I'm a maintainer of the compiler driver for a major commercial real-time embedded operating system and I can assert with some authority that this is an excellent basic introduction to how the C and C++ toolchain works in most environments today. It is clear, well presented, and mostly correct, although biased entirely towards Linux and other ELF-based platforms -- Mach-O and PE/COFF work essentially the same way but details differ and it's still essentially informative.

My biggest quibbles would be (and these are really quibbles) these.

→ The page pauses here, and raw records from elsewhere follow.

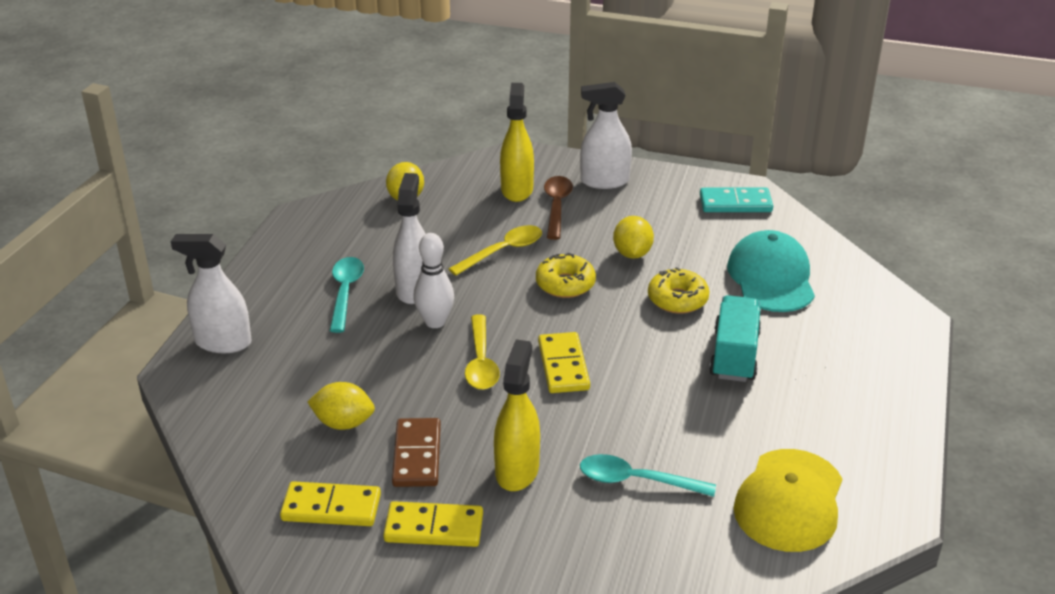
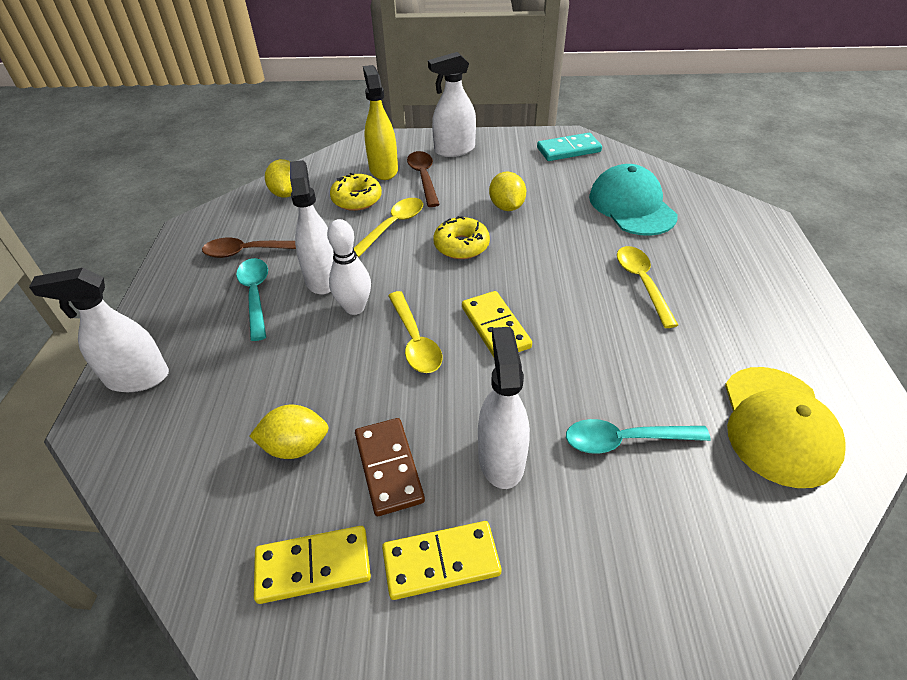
camera: 15 degrees left, 10 degrees up
yellow spray bottle [494,340,540,491] -> white spray bottle [478,327,530,489]
yellow donut [648,267,710,314] -> yellow donut moved to [330,173,382,211]
turquoise truck [709,295,761,382] -> yellow spoon [617,246,678,328]
none -> brown spoon [202,238,296,258]

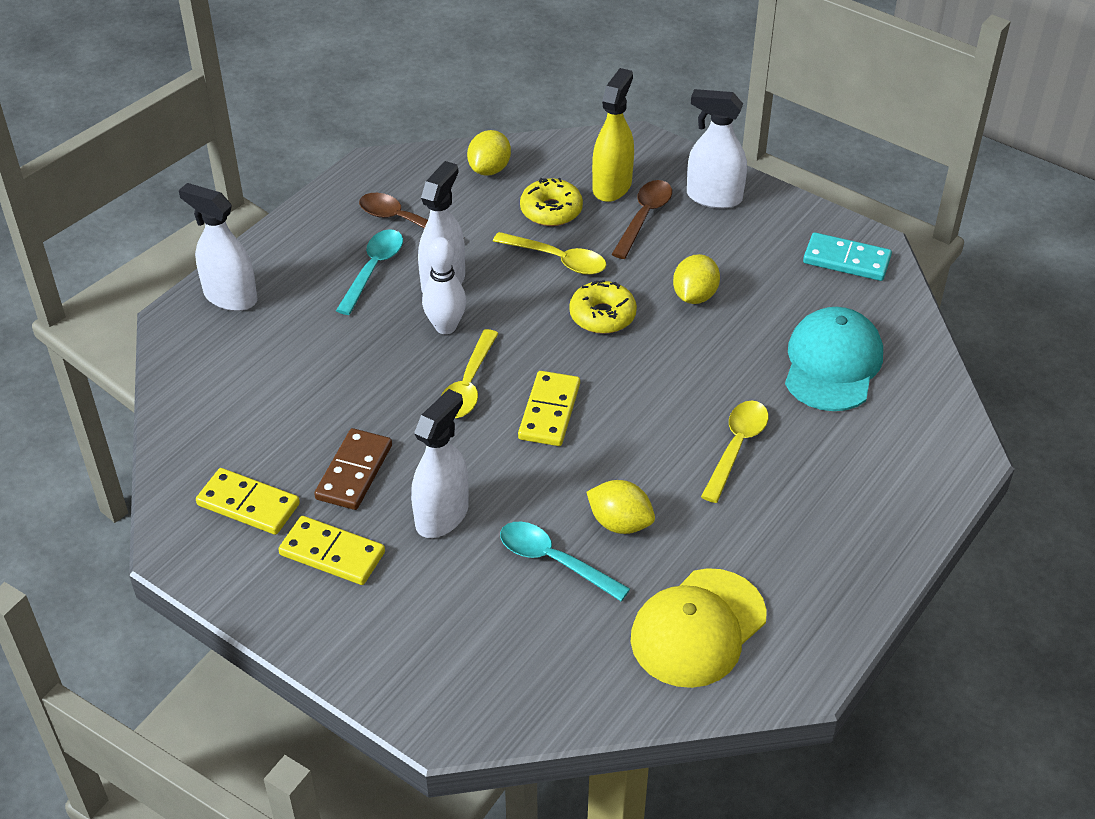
camera: 35 degrees right, 0 degrees up
yellow lemon [250,405,329,459] -> yellow lemon moved to [586,480,655,534]
yellow spoon [354,198,423,257] -> yellow spoon turned 45 degrees clockwise [493,232,606,275]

- The name of the C++ standard library is not "the STL". The STL was a library that was partially included in the C++ standard library back in 1997. The part of the STL that was included makes up parts of the container, iterators, and algorithms sections of the C++ standard library. At this point (C++23) that's maybe 5 or 6 per cent of the entire library. The name of the C++ standard library is "The C++ Standard Library".

- In C++, ::operator new() is a part of the C++ language runtime. It's not just a template in the header <new>, although that header has to contain the (overloaded) function's declarations so they can be replaced.

- The article should distinguish between the loader (generally a part of the operating system kernel) and the dynamic loader (part of userspace), since it's common to build static binaries that do not use the dynamic loader at all. Also, the loader uses the PT_INTERP segment to find the dynamic loader, not the .interp section even though they point to the same offset because the entire section table can be stripped.

All in all an excellent introduction to what's going on under the hood when you build software using a compiled-to-machine-instructions language on a modern operating system.

You can just say `make hello` — no Makefile required! And then run with `./hello` instead of invoking the more obscure a.out

Obviously that doesn’t scale, but for a beginner it’s simple.

  $ ls
  $ cat >a.c <<EOF
  int main(){return 42;}
  EOF
  $ make a
  cc     a.c   -o a
  $ ./a; echo $?
  42
  $

    $ echo 'int main(){return 42;}' > a.c; make a && ./a; echo $?

I found the section on forward declarations at least partially off. I have never needed to use forward declarations for single recursion like the fibonacci example he gave. Mutual recursion does of course require forward declarations.

Great article but K&R shouldn't be blamed for lacking this material:

> Print the words

hello, world

> This is a big hurdle; to leap over it you have to be able to create the program text somewhere,compile it successfully, load it, run it, and find out where your output went. With these mechanical details mastered, everything else is comparatively easy.